When I first got up just now, I drank a glass of lemonade, which was great for my thirst, but didn't do a thing for my brain cell activity, and I sat here in a little stupor trying to get my head together and my thinking processes going. It was as if I had cobwebs in my head that prevented me from thinking properly and that made everything kind of hazy and lethargic.
Then I made myself a mug of coffee and as quick as a shot, everything woke up and started to jump into action and all the synapses started to fire and the neurons did whatever they were supposed to do, which is yet unclear to me, but I know they play a role. They carried whatever messages they were supposed to carry from one braincell to the other, I guess. I've read how this all happens, but I always forget in my inability to quite picture it.
How the caffeine works in it, I don't know, but I know it helps in stimulating the whole lot. I think it's quite a need trick and very reliable. See there the manipulation of my thought processes by the consumption of a hot beverage.
The first hour or so of my awake time is taken up reassuring Tyke that I like him very much and that, because I sit behind the computer, I doesn't mean that I'm neglecting him, so I have to spend some time petting him and rubbing his belly until he is satisfied and he goes to sleep at my feet. If I don't do this, he will find other less pleasant ways to get my attention, and it usually involves molesting a cat.
Now, if he even thinks of it, all I have to do is softly say, "Come here, Tyke, " and he comes right over and gets ready for a belly rub and calms right down and forgets every evil deed that was in his head. It's as though every time I get up, or do something that takes my attention away from him, we have to reestablish the order of things and re-bond with each other.
At least this way I don't have to get angry with him and I understand what drives him and it is easily taken care of. It does require some patience, but nobody said that pet ownership was easy and I assume he will become more secure as he gets older. Anyway, that's what all the naughty behavior in the past has been about.
I assume today is going to be a good day. The Exfactor is coming by in the morning and I'm going to ask him to do the groceries for me, which he said he would always do, but I do have to check my bank balance before he goes. I haven't dome that in a while. Time to check if there is any money left. It would be very embarrassing for him to stand at the check out and not be able to pay with my bank card.
My psychiatrist is going to call me at noon and I only have better news for him, except for my sleepless nights, which I make up for in the morning, so I suppose that's not much of a problem. It would be if it affected my mood negatively, but I have no such problem and I feel fine, although I still have a problem with going places that are busy and complicated and make me feel insecure.

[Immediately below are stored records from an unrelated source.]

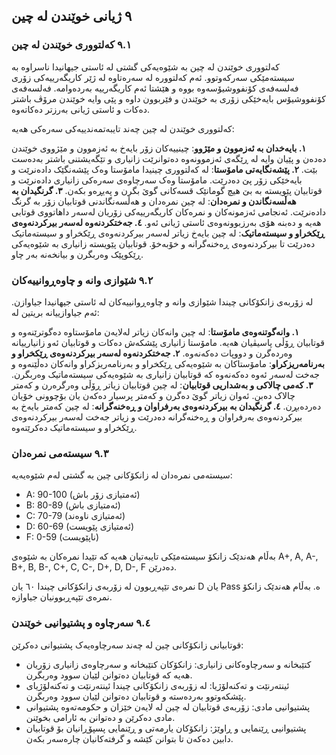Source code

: ## ٩ ژیانی خوێندن لە چین

### ٩.١ کەلتووری خوێندن لە چین

کەلتووری خوێندن لە چین بە شێوەیەکی گشتی لە ئاستی جیهانیدا ناسراوە بە سیستەمێکی سەرکەوتوو. ئەم کەلتوورە لە سەرەتاوە لە ژێر کاریگەرییەکی زۆری فەلسەفەی کۆنفووشیۆسەوە بووە و هێشتا ئەم کاریگەرییە بەردەوامە. فەلسەفەی کۆنفووشیۆس بایەخێکی زۆری بە خوێندن و فێربوون داوە و پێی وایە خوێندن مرۆڤ باشتر دەکات و ئاستی ژیانی بەرزتر دەکاتەوە.

کەلتووری خوێندن لە چین چەند تایبەتمەندییەکی سەرەکی هەیە:

**١. بایەخدان بە ئەزموون و مێژوو**: چینییەکان زۆر بایەخ بە ئەزموون و مێژووی خوێندن دەدەن و پێیان وایە لە ڕێگەی ئەزموونەوە دەتوانرێت زانیاری و تێگەیشتنی باشتر بەدەست بێت.
**٢. پێشەنگایەتی مامۆستا**: لە کەلتووری چینیدا مامۆستا وەک پێشەنگێک دادەنرێت و بایەخێکی زۆر پێ دەدرێت. مامۆستا وەک سەرچاوەی سەرەکی زانیاری دادەنرێت و قوتابیان پێویستە بە بێ هیچ گومانێک قسەکانی گوێ بگرن و پەیڕەو بکەن.
**٣. گرنگیدان بە هەڵسەنگاندن و نمرەدان**: لە چین نمرەدان و هەڵسەنگاندنی قوتابیان زۆر بە گرنگ دادەنرێت. ئەنجامی ئەزمونەکان و نمرەکان کاریگەرییەکی زۆریان لەسەر داهاتووی قوتابی هەیە و دەبنە هۆی بەرزبوونەوەی ئاستی ژیانی ئەو.
**٤. جەختکردنەوە لەسەر بیرکردنەوەی ڕێکخراو و سیستەماتیک**: لە چین بایەخ زیاتر لەسەر بیرکردنەوەی ڕێکخراو و سیستەماتیک دەدرێت تا بیرکردنەوەی ڕەخنەگرانە و خۆبەخۆ. قوتابیان پێویستە زانیاری بە شێوەیەکی ڕێکوپێک وەربگرن و بیانخەنە بەر چاو.

### ٩.٢ شێوازی وانە و چاوەڕوانییەکان

لە زۆربەی زانکۆکانی چیندا شێوازی وانە و چاوەڕوانییەکان لە ئاستی جیهانیدا جیاوازن. ئەم جیاوازییانە بریتین لە:

**١. وانەگوتنەوەی مامۆستا**: لە چین وانەکان زیاتر لەلایەن مامۆستاوە دەگوترێنەوە و قوتابیان ڕۆڵی پاسیڤیان هەیە. مامۆستا زانیاری پێشکەش دەکات و قوتابیان ئەو زانیارییانە وەردەگرن و دووپات دەکەنەوە.
**٢. جەختکردنەوە لەسەر بیرکردنەوەی ڕێکخراو و بەرنامەریزکراو**: مامۆستاکان بە شێوەیەکی ڕێکخراو و بەرنامەریزکراو وانەکان دەڵێنەوە و جەخت لەسەر ئەوە دەکەنەوە کە قوتابیان زانیاری بە شێوەیەکی سیستەماتیک وەربگرن.
**٣. کەمی چالاکی و بەشداریی قوتابیان**: لە چین قوتابیان زیاتر ڕۆڵی وەرگرەرن و کەمتر چالاک دەبن. ئەوان زیاتر گوێ دەگرن و کەمتر پرسیار دەکەن یان بۆچوونی خۆیان دەردەبڕن.
**٤. گرنگیدان بە بیرکردنەوەی بەرفراوان و ڕەخنەگرانە**: لە چین کەمتر بایەخ بە بیرکردنەوەی بەرفراوان و ڕەخنەگرانە دەدرێت و زیاتر جەخت لەسەر بیرکردنەوەی ڕێکخراو و سیستەماتیک دەکرێتەوە.

### ٩.٣ سیستەمی نمرەدان

سیستەمی نمرەدان لە زانکۆکانی چین بە گشتی لەم شێوەیەیە:

- A: 90-100 (ئەمتیازی زۆر باش)
- B: 80-89 (ئەمتیازی باش) 
- C: 70-79 (ئەمتیازی ناوەند)
- D: 60-69 (ئەمتیازی پێویست)
- F: 0-59 (ناپێویست)

بەڵام هەندێک زانکۆ سیستەمێکی تایبەتیان هەیە کە تێیدا نمرەکان بە شێوەی A+, A, A-, B+, B, B-, C+, C, C-, D+, D, D-, F دەدرێن.

نمرەی تێپەڕبوون لە زۆربەی زانکۆکانی چیندا ٦٠ یان D یان Pass ە. بەڵام هەندێک زانکۆ نمرەی تێپەڕبوونیان جیاوازە.

### ٩.٤ سەرچاوە و پشتیوانیی خوێندن

قوتابیانی زانکۆکانی چین لە چەند سەرچاوەیەک پشتیوانی دەکرێن:

- کتێبخانە و سەرچاوەکانی زانیاری: زانکۆکان کتێبخانە و سەرچاوەی زانیاری زۆریان هەیە کە قوتابیان دەتوانن لێیان سوود وەربگرن.
- ئینتەرنێت و تەکنەلۆژیا: لە زۆربەی زانکۆکانی چیندا ئینتەرنێت و تەکنەلۆژیای پێشکەوتوو بەردەستە و قوتابیان دەتوانن لێیان سوود وەربگرن.
- پشتیوانیی مادی: زۆربەی قوتابیان لە چین لە لایەن خێزان و حکومەتەوە پشتیوانی مادی دەکرێن و دەتوانن بە ئارامی بخوێنن.
- پشتیوانیی ڕێنمایی و ڕاوێژ: زانکۆکان یارمەتی و ڕێنمایی پسپۆڕانیان بۆ قوتابیان دابین دەکەن تا بتوانن کێشە و گرفتەکانیان چارەسەر بکەن.



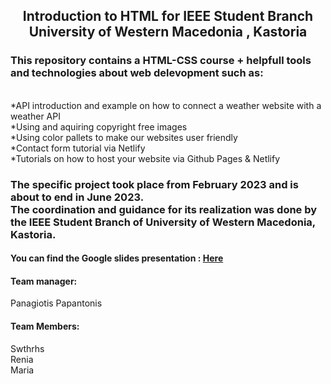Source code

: <h2 align="center">Introduction to HTML for IEEE Student Branch  University of Western Macedonia , Kastoria </h2>
<h3>This repository contains a HTML-CSS course + helpfull tools and technologies about web delevopment such as:</h3>
<br>*API introduction and example on how to connect a weather website with a weather API
<br>*Using and aquiring copyright free images 
<br>*Using color pallets to make our websites user friendly 
<br>*Contact form tutorial via Netlify
<br>*Tutorials on how to host your website via Github Pages & Netlify

<h3>The specific project took place from February 2023 and is about to end in June 2023.<br> The coordination and guidance for its realization was done by the IEEE Student Branch of University of Western Macedonia, Kastoria.</h3>
<h4>You can find the Google slides presentation : <a href="https://docs.google.com/presentation/d/1llivETZOMWq8UVROQZwZHfJOFiOyenGnuLGUyaWngRU/edit?usp=sharing" >Here</a></h4>

<h4>Team manager:</h4>
Panagiotis Papantonis
<h4>Team Members:</h4>
Swthrhs
<br>Renia
<br>Maria

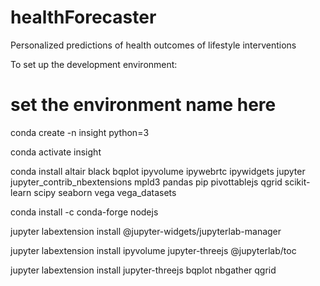 # healthForecaster
Personalized predictions of health outcomes of lifestyle interventions 



To set up the development environment: 
# set the environment name here

conda create -n insight python=3

conda activate insight

conda install altair black bqplot ipyvolume ipywebrtc ipywidgets jupyter jupyter_contrib_nbextensions mpld3 pandas pip pivottablejs qgrid scikit-learn scipy seaborn vega vega_datasets

conda install -c conda-forge nodejs

jupyter labextension install @jupyter-widgets/jupyterlab-manager

jupyter labextension install ipyvolume jupyter-threejs @jupyterlab/toc

jupyter labextension install jupyter-threejs bqplot nbgather qgrid
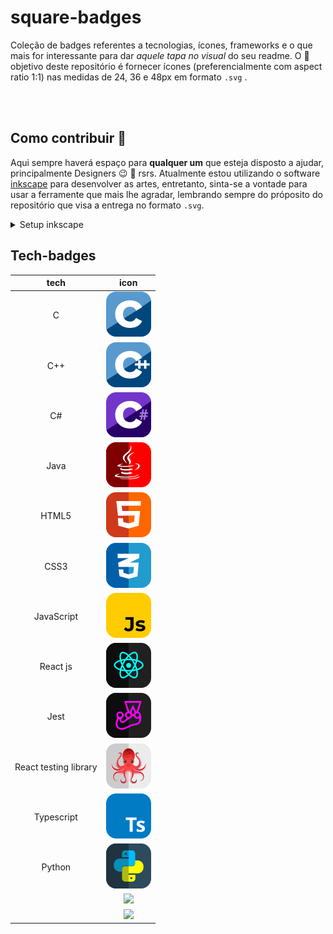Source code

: # square-badges

Coleção de badges referentes a tecnologias, ícones, frameworks e o que mais for interessante para dar *aquele tapa no visual* do seu readme. O :dart: objetivo deste repositório é fornecer ícones (preferencialmente com aspect ratio 1:1) nas medidas de 24, 36 e 48px em formato `.svg` .


<br><br>

## Como contribuir :construction:

Aqui sempre haverá espaço para **qualquer um** que esteja disposto a ajudar, principalmente Designers :wink: :art: rsrs. Atualmente estou utilizando o software [inkscape](https://inkscape.org/) para desenvolver as artes, entretanto, sinta-se a vontade para usar a ferramente que mais lhe agradar, lembrando sempre do próposito do repositório que visa a entrega no formato `.svg`.


<details>
  <summary> Setup inkscape </summary>

  <h4>Configurações do documento</h4>

  Ao abrir o inkscape > novo documento. Ou usando o atalho do teclado `ctrl` + `shift` + `D` e utilize as seguintes configurações destacadas em vermelho conforme imagem abaixo.

  ![settings-file](./assets/file-settings.png)

  
</details>


## Tech-badges

| tech | icon | 
| :---: | :---: |
| C | ![](./badges/langs/c.svg)|
| C++ | ![](./badges/langs/cpp.svg) |
| C# | ![](./badges/langs/csharp.svg)|
| Java | ![](./badges/langs/java.svg) |
| HTML5 | ![](./badges/langs/html5.svg) |
| CSS3 | ![](./badges/langs/css3.svg) |
| JavaScript | ![](./badges/langs/js.svg) |
| React js | ![](./badges/langs/reactjs.svg) |
| Jest | ![](./badges/langs/jest.svg) |
| React testing library | ![](./badges/langs/rtl.svg) |
| Typescript | ![](./badges/langs/ts.svg) |
| Python | ![](./badges/langs/python.svg) |
|  | ![](./badges/langs/.svg) |
|  | ![](./badges/langs/.svg) |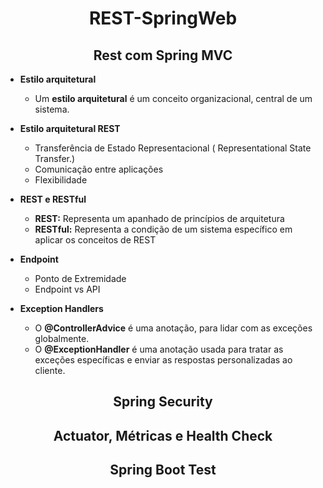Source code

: <h1 style="text-align:center;">REST-SpringWeb</h1>

<h2 style="text-align:center;">Rest com Spring MVC</h2>

- <b>Estilo arquitetural </b>
  - Um <b>estilo arquitetural</b> é um conceito organizacional, central de um sistema.
- <b>Estilo arquitetural REST</b>
  - Transferência de Estado Representacional ( Representational State Transfer.)
  - Comunicação entre aplicações 
  - Flexibilidade

- <b>REST e RESTful</b> 
  - <b>REST:</b> Representa um apanhado de princípios de arquitetura
  - <b>RESTful:</b> Representa a condição de um sistema específico em aplicar os conceitos de REST
- <b>Endpoint</b>
  - Ponto de Extremidade
  - Endpoint vs API
- <b>Exception Handlers</b>
  - O <b>@ControllerAdvice</b> é uma anotação, para lidar com as exceções globalmente.
  - O <b>@ExceptionHandler</b> é uma anotação usada para tratar as exceções específicas e enviar as respostas personalizadas ao cliente.

<h2 style="text-align:center;" >Spring Security</h2>

<h2 style="text-align:center;" >Actuator, Métricas e Health Check</h2>

<h2 style="text-align:center;">Spring Boot Test</h2>
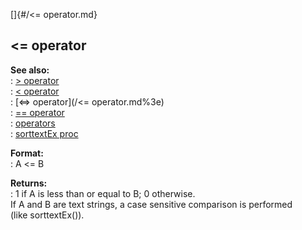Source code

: []{#/&lt;= operator.md}    
## \<= operator    
**See also:**    
:   [\> operator](/operator/%3e)    
:   [\< operator](/operator/%3c)    
:   [\<=\> operator](/&lt;= operator.md%3e)    
:   [== operator](/operator/==)    
:   [operators](/operator)    
:   [sorttextEx proc](/proc/sorttextEx)    
<!-- -->    
**Format:**    
:   A \<= B    
<!-- -->    
**Returns:**    
:   1 if A is less than or equal to B; 0 otherwise.    
If A and B are text strings, a case sensitive comparison is performed    
(like sorttextEx()).  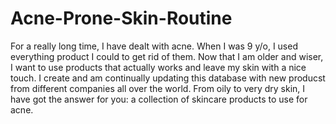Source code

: # Acne-Prone-Skin-Routine
For a really long time, I have dealt with acne. When I was 9 y/o, I used everything product I could to get rid of them. Now that I am older and wiser, I want to use products that actually works and leave my skin with a nice touch. I create and am continually updating this database with new producst from different companies all over the world.
From oily to very dry skin, I have got the answer for you: a collection of skincare products to use for acne.

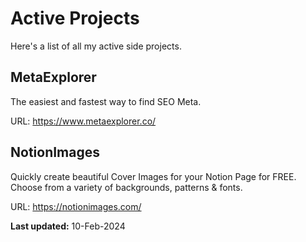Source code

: # Active Projects
Here's a list of all my active side projects.

## MetaExplorer
The easiest and fastest way to find SEO Meta.

URL: https://www.metaexplorer.co/

## NotionImages
Quickly create beautiful Cover Images for your Notion Page for FREE. Choose from a variety of backgrounds, patterns & fonts.

URL: https://notionimages.com/

**Last updated:** 10-Feb-2024
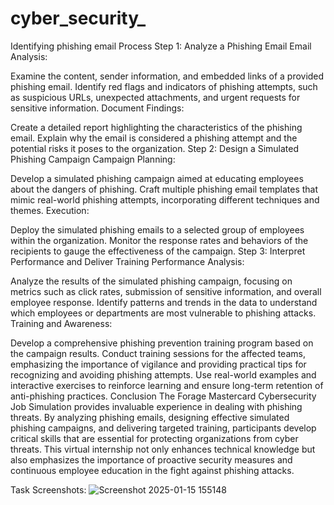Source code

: # cyber_security_
  Identifying phishing email
Process
Step 1: Analyze a Phishing Email
Email Analysis:

Examine the content, sender information, and embedded links of a provided phishing email.
Identify red flags and indicators of phishing attempts, such as suspicious URLs, unexpected attachments, and urgent requests for sensitive information.
Document Findings:

Create a detailed report highlighting the characteristics of the phishing email.
Explain why the email is considered a phishing attempt and the potential risks it poses to the organization.
Step 2: Design a Simulated Phishing Campaign
Campaign Planning:

Develop a simulated phishing campaign aimed at educating employees about the dangers of phishing.
Craft multiple phishing email templates that mimic real-world phishing attempts, incorporating different techniques and themes.
Execution:

Deploy the simulated phishing emails to a selected group of employees within the organization.
Monitor the response rates and behaviors of the recipients to gauge the effectiveness of the campaign.
Step 3: Interpret Performance and Deliver Training
Performance Analysis:

Analyze the results of the simulated phishing campaign, focusing on metrics such as click rates, submission of sensitive information, and overall employee response.
Identify patterns and trends in the data to understand which employees or departments are most vulnerable to phishing attacks.
Training and Awareness:

Develop a comprehensive phishing prevention training program based on the campaign results.
Conduct training sessions for the affected teams, emphasizing the importance of vigilance and providing practical tips for recognizing and avoiding phishing attempts.
Use real-world examples and interactive exercises to reinforce learning and ensure long-term retention of anti-phishing practices.
Conclusion
The Forage Mastercard Cybersecurity Job Simulation provides invaluable experience in dealing with phishing threats. By analyzing phishing emails, designing effective simulated phishing campaigns, and delivering targeted training, participants develop critical skills that are essential for protecting organizations from cyber threats. This virtual internship not only enhances technical knowledge but also emphasizes the importance of proactive security measures and continuous employee education in the fight against phishing attacks.

Task Screenshots:
![Screenshot 2025-01-15 155148](https://github.com/user-attachments/assets/f5c03c71-7bc3-4747-a4ff-2089bb0be3eb)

After that I have to go see my SPN and on the way home stop by the pharmacy and pick up medicines.
I need to do more laundry and fold and put away the dry stuff. That's always such a joy. Especially when I have to put things away in my closet, because my stacks of clothes are all mixed up now and need sorting out.
I did manage to put together an outfit for today and hopefully it's warm enough for the temperature it's going to be. I will be layered and wear summer shoes, but a leather jacket over the outfit. I may wear my black one, though, which is just a little more spring like. Things are good when I start to care about how I look and don't just wear the same old thing. At least I have the mental energy to make an effort.
With my hair cut the way it is, I don't use wax in it and hardly any hairspray. I just let it sit however. Since I've also stopped wearing make up, I'm not much of a consumer of beauty products anymore. The only things I still use regularly are body lotion and face cream, but I think a good shower gel does the job too.
I do want to get some shampoo especially for blond hair, since I have the shampoo for brown hair from when I had dyed my hair brown. I'm not going to dye my hair again since I'm happy with the color it is now, but I would like to lighten it up just a bit. Add a bit of a spark to it, which I hope the shampoo will do. So that will necessitate a trip to the drugstore, coming up one of these days.
I'm reading "Walking Across Egypt" by Clyde Edgerton. I read it a long time ago and had forgotten nearly everything about it and it's good fun the second time around. Sometimes having a not so good memory is a good thing.